Uma coisa que nunca tivemos, nem nos 90 nem hoje, foi um selo que lançasse a produção local. Programas de rádio surgiram depois dos anos 2000, eu mesmo apresentei e produzi o “Playground” com um grupo de amigos. Hoje tem o Programa de Rock, comandado por Fabinho e Adelvan. A ATPN ainda abriga shows e festivais, e o pub do rock atualmente é o Capitão Cook, para shows menores. Já rolava algo nos anos 90 lá, mas não com a freqüência atual.

Particularmente o que mais lhe marcou nessa época?

Descobertas. De uma identidade, de algo pra me dedicar e fazer na vida. Conheci muita gente, fiz amigos, viajei o país. Acho que é o suficiente pra ter marcado minha vida.

Citando nomes importantes daqui:

Cróve Horrorshow – Principal nome do rock anos 80, inspirou alguns nomes posteriores. As atividades nos anos 90 foram esporádicas, mas tinham muitos fãs que formaram bandas

Silvio e Karne Krua + a loja Freedom (antiga Lokáos nos anos 90)

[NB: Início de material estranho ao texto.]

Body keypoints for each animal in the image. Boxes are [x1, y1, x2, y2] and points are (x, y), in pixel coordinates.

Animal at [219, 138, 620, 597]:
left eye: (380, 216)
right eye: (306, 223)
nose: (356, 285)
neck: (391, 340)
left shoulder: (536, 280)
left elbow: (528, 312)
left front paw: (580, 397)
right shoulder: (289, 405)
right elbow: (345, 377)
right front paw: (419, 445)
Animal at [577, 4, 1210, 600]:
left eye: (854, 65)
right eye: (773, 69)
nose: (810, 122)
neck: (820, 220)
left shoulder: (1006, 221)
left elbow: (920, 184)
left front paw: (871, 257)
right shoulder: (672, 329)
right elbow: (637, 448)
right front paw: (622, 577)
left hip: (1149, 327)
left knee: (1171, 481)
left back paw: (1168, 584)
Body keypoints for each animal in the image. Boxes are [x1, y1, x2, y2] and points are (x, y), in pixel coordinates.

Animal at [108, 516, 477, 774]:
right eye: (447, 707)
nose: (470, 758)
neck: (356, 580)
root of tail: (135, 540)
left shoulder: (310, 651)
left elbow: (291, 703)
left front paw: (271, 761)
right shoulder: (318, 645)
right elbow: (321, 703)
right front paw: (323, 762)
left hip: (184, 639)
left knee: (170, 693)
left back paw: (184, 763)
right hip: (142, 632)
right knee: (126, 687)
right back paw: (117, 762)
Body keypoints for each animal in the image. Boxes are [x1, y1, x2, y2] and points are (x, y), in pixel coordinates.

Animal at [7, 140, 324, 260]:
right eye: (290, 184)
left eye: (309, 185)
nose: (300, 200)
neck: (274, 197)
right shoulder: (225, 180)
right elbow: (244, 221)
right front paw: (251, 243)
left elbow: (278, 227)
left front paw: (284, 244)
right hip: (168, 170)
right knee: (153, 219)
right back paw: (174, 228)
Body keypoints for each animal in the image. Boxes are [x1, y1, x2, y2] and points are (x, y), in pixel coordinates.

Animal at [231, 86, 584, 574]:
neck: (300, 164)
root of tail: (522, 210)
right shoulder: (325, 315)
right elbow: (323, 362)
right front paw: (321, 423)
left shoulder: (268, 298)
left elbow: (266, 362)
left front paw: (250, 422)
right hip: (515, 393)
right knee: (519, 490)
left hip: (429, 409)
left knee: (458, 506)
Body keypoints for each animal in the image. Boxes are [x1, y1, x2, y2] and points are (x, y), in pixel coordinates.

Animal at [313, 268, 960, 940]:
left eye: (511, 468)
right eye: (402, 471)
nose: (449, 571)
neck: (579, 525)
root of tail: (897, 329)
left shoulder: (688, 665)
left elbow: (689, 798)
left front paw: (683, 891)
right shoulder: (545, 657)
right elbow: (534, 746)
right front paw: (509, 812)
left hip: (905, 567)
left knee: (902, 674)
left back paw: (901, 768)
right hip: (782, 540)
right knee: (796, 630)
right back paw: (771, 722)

Adelvan Barbosa e Escarro Napalm Zine (também patrocinava shows pela madeireira do pai)

Henrique Teles e Maria Scombona – Antes de ouvirmos falar em Mangue Beat, já misturava rock e regionalismos por aqui, mas não participavam tanto da cena underground, fazendo mais shows em teatro, Universidade Federal e com artistas maiores

Desvio Padrão, Hemisférios e Filhos da Crise – Geração pop do fim dos 80/início dos 90 que não tinham muito a ver com o underground, mas tiveram sua importância relativa

Punks do subúrbio – Sublevação, Camboja, Words Guerrilla

Jamson Madureira e Fúria – Artistas plásticos do underground local, ilustravam cartazes, capas de discos, flyers. E também faziam exposições.

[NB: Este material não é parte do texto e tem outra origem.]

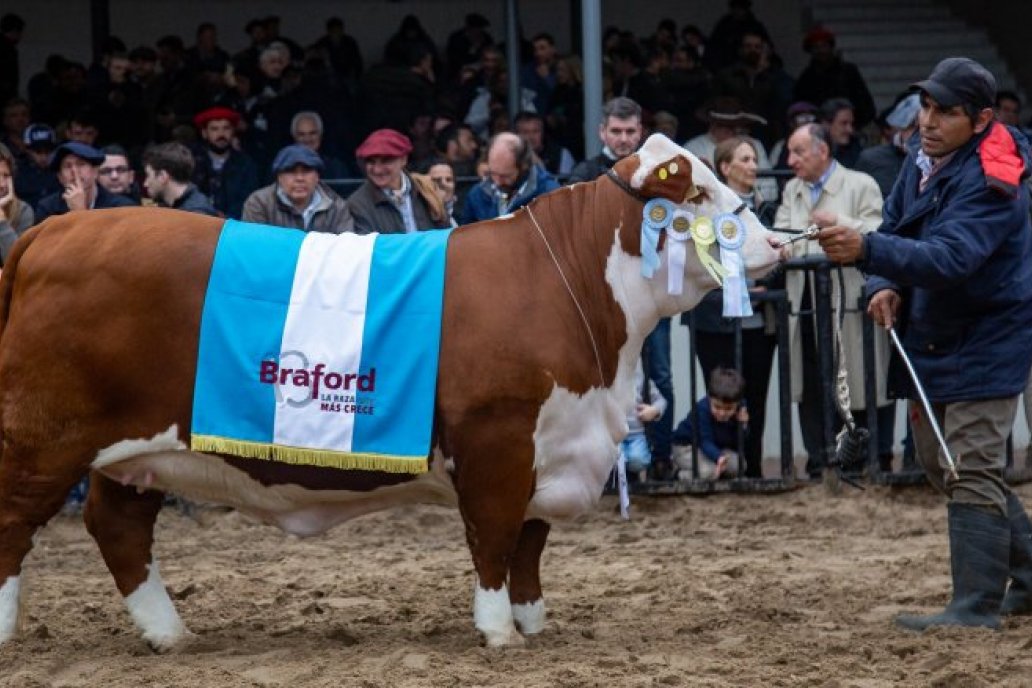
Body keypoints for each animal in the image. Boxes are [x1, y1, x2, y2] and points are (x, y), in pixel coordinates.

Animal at [0, 134, 776, 651]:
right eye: (697, 195)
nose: (772, 243)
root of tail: (58, 228)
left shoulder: (551, 444)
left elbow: (530, 543)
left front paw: (531, 621)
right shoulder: (496, 441)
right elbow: (495, 536)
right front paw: (499, 632)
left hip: (134, 449)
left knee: (119, 527)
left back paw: (170, 633)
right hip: (42, 437)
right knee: (16, 523)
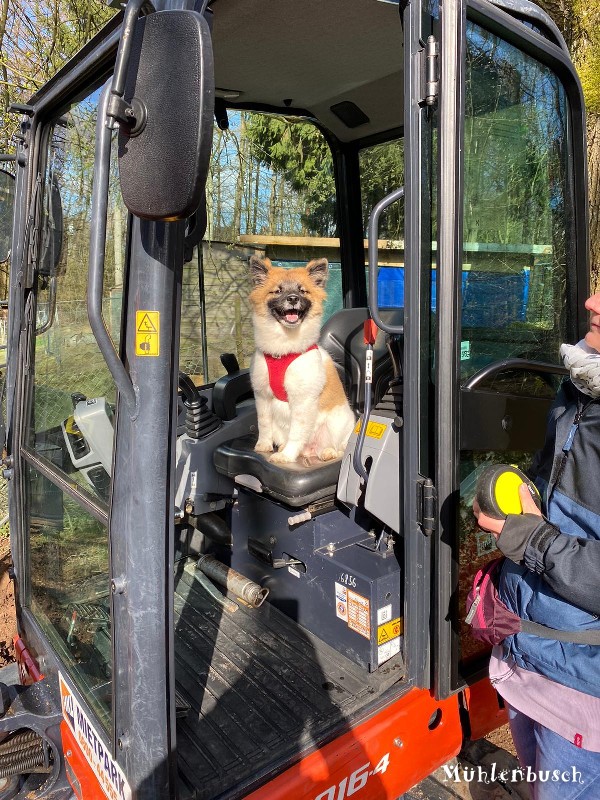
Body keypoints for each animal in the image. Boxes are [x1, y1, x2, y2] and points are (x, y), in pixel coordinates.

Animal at [247, 258, 354, 462]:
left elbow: (296, 433)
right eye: (278, 290)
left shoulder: (302, 400)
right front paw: (264, 445)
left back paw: (328, 452)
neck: (283, 351)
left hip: (338, 425)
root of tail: (310, 450)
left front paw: (286, 456)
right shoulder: (262, 395)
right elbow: (263, 424)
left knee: (342, 448)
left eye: (302, 291)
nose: (293, 298)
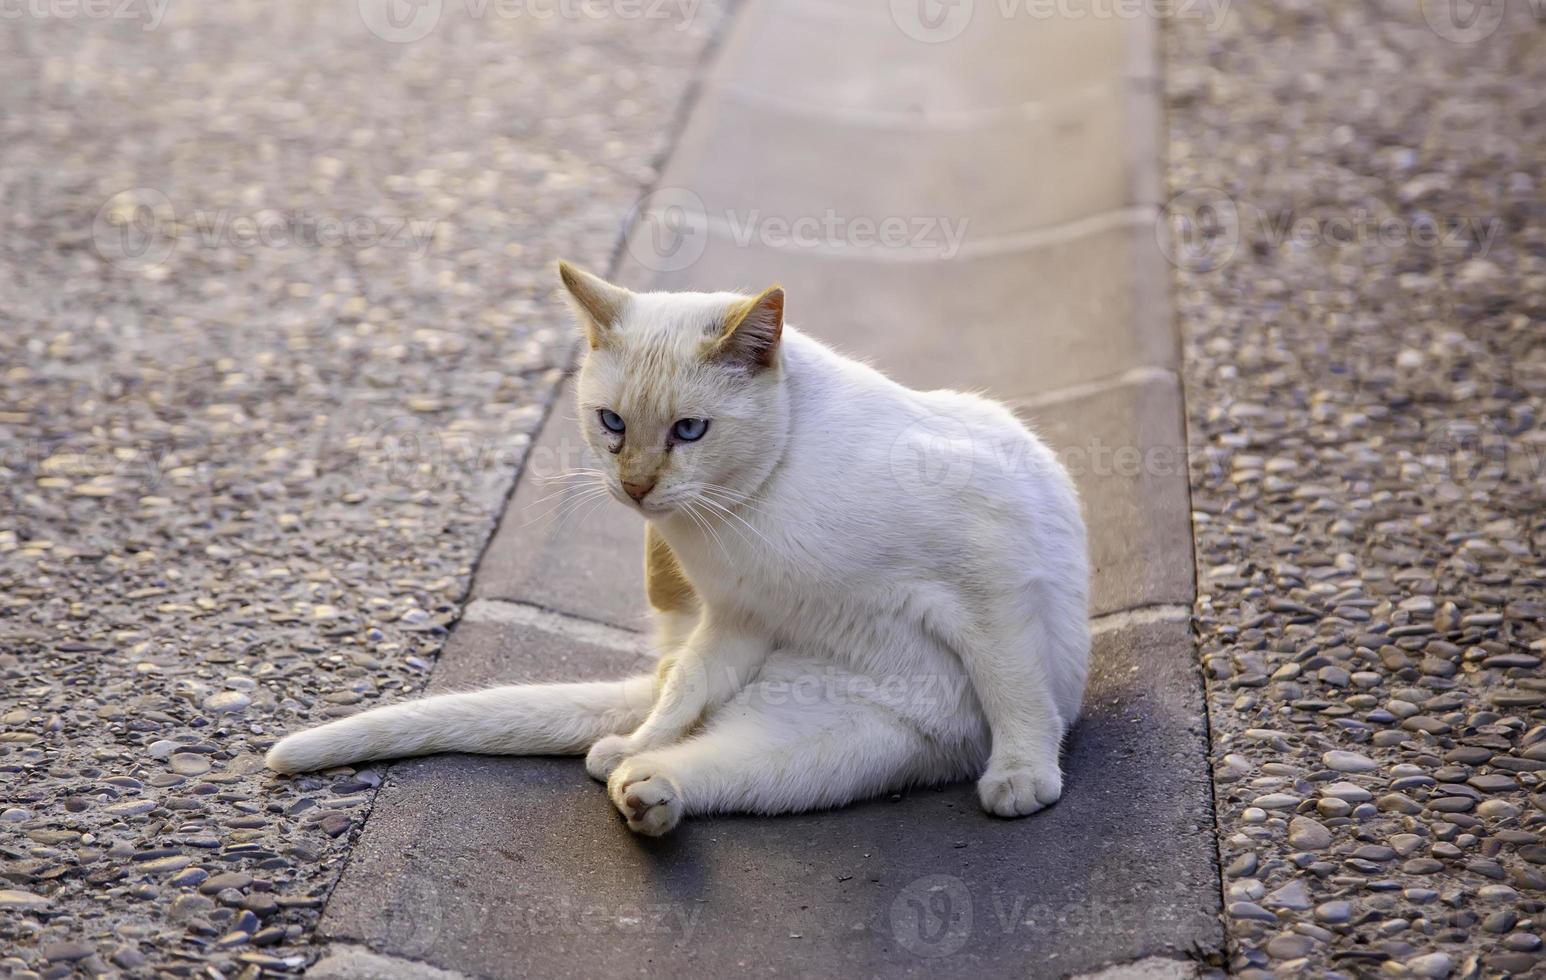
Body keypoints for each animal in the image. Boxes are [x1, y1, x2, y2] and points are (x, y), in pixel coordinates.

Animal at [265, 262, 1088, 834]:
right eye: (612, 424)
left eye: (689, 432)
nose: (634, 488)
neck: (748, 513)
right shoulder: (738, 620)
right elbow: (686, 690)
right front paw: (637, 744)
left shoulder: (989, 576)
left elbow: (1015, 689)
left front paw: (1021, 778)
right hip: (799, 744)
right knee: (678, 736)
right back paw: (638, 781)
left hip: (847, 744)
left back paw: (641, 787)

Paulinho e Lacertae (agitava tours fora e armava shows e festivais em Lagarto). Primeira banda sergipana a tocar no Abril Pro Rock, registraram boas gravações

Warlord (representante do metal sergipano anos 90, trazia bandas de fora)

Jajá e Mahalo Disco Club (o pub oficial do rock nos anos 90)

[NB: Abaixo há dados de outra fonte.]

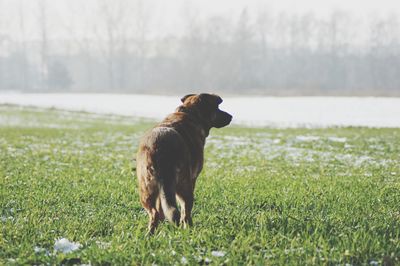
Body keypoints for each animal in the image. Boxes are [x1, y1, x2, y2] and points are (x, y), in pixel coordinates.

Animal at [137, 93, 233, 233]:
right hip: (184, 186)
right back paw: (189, 228)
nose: (231, 117)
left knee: (155, 213)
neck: (190, 113)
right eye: (217, 107)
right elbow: (184, 211)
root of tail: (159, 149)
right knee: (184, 212)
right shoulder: (192, 180)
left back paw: (150, 234)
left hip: (146, 189)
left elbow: (161, 209)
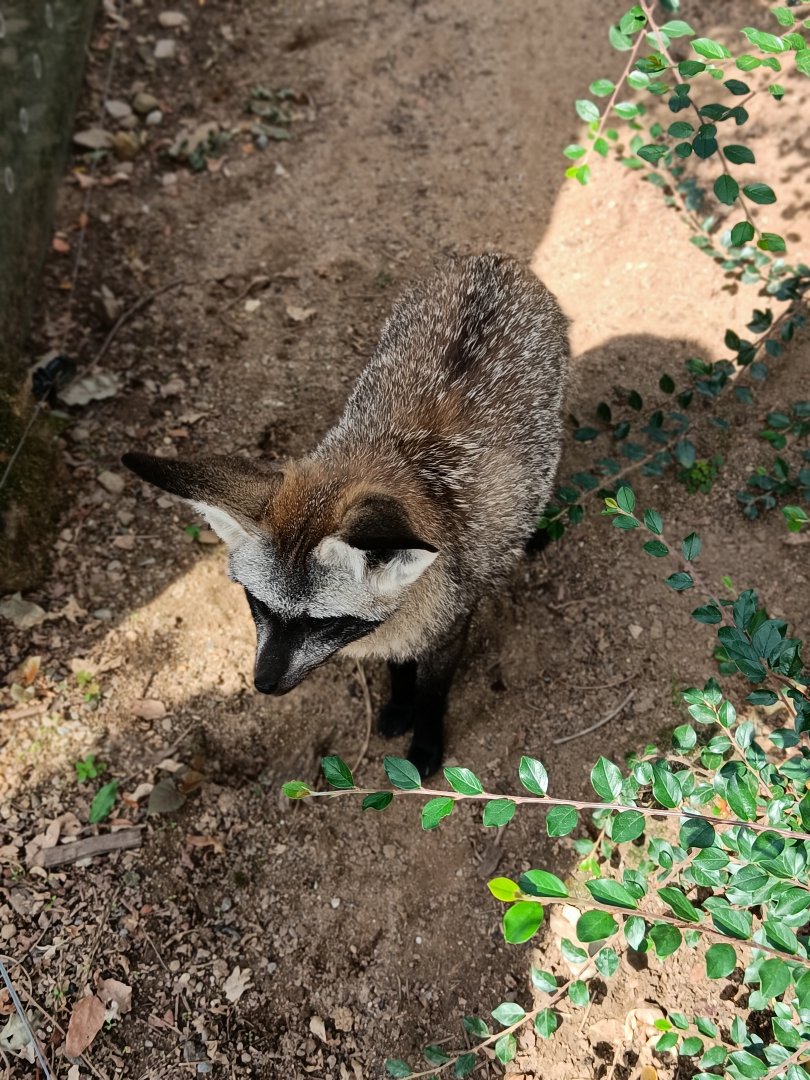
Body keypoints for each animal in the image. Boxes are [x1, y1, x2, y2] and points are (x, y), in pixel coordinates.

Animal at [123, 253, 569, 777]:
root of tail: (493, 260)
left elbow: (432, 694)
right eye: (258, 604)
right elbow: (399, 668)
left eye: (322, 623)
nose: (263, 684)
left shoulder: (450, 628)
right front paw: (398, 705)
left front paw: (425, 742)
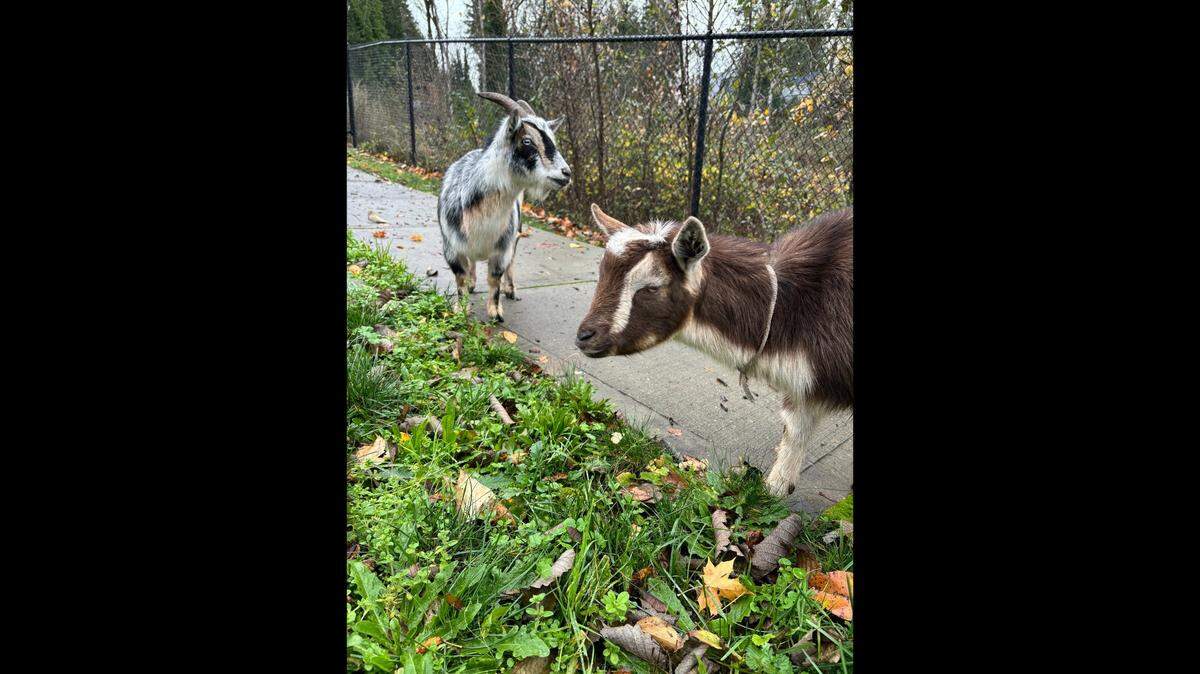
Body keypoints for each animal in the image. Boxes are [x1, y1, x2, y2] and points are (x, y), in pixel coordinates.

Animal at [437, 92, 572, 321]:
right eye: (527, 140)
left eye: (552, 140)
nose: (566, 173)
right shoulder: (451, 247)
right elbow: (460, 277)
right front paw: (461, 309)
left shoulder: (502, 249)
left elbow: (495, 278)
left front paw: (495, 312)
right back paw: (473, 283)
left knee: (511, 263)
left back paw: (511, 290)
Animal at [574, 204, 853, 497]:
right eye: (603, 274)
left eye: (651, 287)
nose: (585, 337)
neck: (794, 307)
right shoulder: (805, 386)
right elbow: (795, 429)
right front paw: (774, 491)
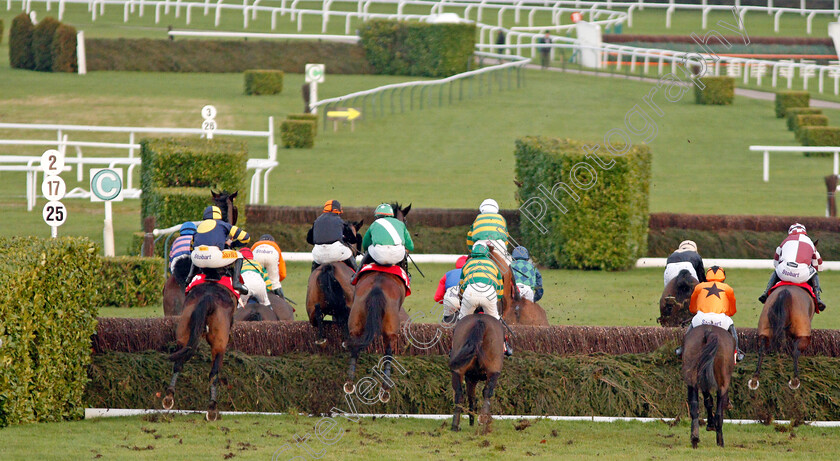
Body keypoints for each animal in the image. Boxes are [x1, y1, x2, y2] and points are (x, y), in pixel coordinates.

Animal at [162, 274, 238, 420]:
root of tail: (208, 298)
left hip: (184, 332)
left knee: (178, 362)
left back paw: (169, 396)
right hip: (219, 343)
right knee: (214, 373)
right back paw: (212, 408)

Espaço EMES – Apesar de não ser uma casa underground (na verdade é uma grande casa de espetáculos em geral), abriu espaço para bandas independentes abrirem grandes shows. O Punka já foi realizado lá, em duas edições.

Adolfo Sá e Cabrunco Zine

Sérgio Guerra e Venice Skate Shop (sempre apoiou shows)

Moskito Skate Shop (Idem)

Bruno Montalvão e Marginal Produções (produtora de shows e do Rock-SE)

Hilton Barbosa e Alexandre Hardman (produtores do PUNKA)

CD Club Locadora (patrocinador)

Geração punk rock do fim dos anos 90: Fluster, Gee-O-Die, Vitais (deram origem a várias bandas de destaque nos anos 2000, revitalizaram a cena com organização de shows, fazem a cena atual)

Infonet – O maior provedor local sempre abriu espaço ao rock, desde o início, divulgando eventos e publicando matérias.

Jornais: Cinform, Jornal da Cidade e Correio de Sergipe – Apesar da desinformação geral sobre a cena, os jornalistas e colunistas sempre tiveram boa vontade em divulgar qualquer evento underground através de matérias ou da agenda.

Jornal O Capital – Veículo underground editado pela jornalista, poeta e cineasta Ilma Fontes, voltado mais à Poesia e Literatura, conhecido internacionalmente e com mais de 20 anos de atividade. Sempre abriu espaço para a música underground, artes plásticas e demais produções locais.
pinups

Bandas que passaram por aqui na época de efeversência (e algumas já no início dos anos 2000):

BA: Úteros em Fúria, Brincando de deus, Dinky-Dau, Penélope Charmosa, Lisergia, Inkoma, Bosta Rala, Dr. Cascadura, Dead Billies, Retrofoguetes, Maria Bacana, Crotalus, Zona Abissal, HeadHunter DC, Stone Bull, Jupter Scope, Arsene Lupin, Brinde, The Honkers, Ronei Jorge & Os Ladrões de Bicicleta, Catapulta.

AL: Living In The Shit, Ball (banda do Wado), Spring, Mopho.

SP: Concreteness, WRY, Trap, Pin-Ups, Street Bulldogs, Garage Fuzz, Ratos de Porão.

GO: Mechanics, Johnson´s.

PE: Mundo Livre S/A, Nação Zumbi, Eddie, Dona Margarida Pereira e os Fulanos, Supersoniques, Badminton, Vamoz!

RJ: Pelvs, Cigarettes, Jason, Leela.

MG: Ragnarock, Diesel, Pato Fu.

RS: Wander Wildner, No Rest.

Outros: Dead Poets/CE, Kafila/PI, Dead Fish/ES, Mukeka Di Rato/ES

Certamente tô me esquecendo de um monte de banda!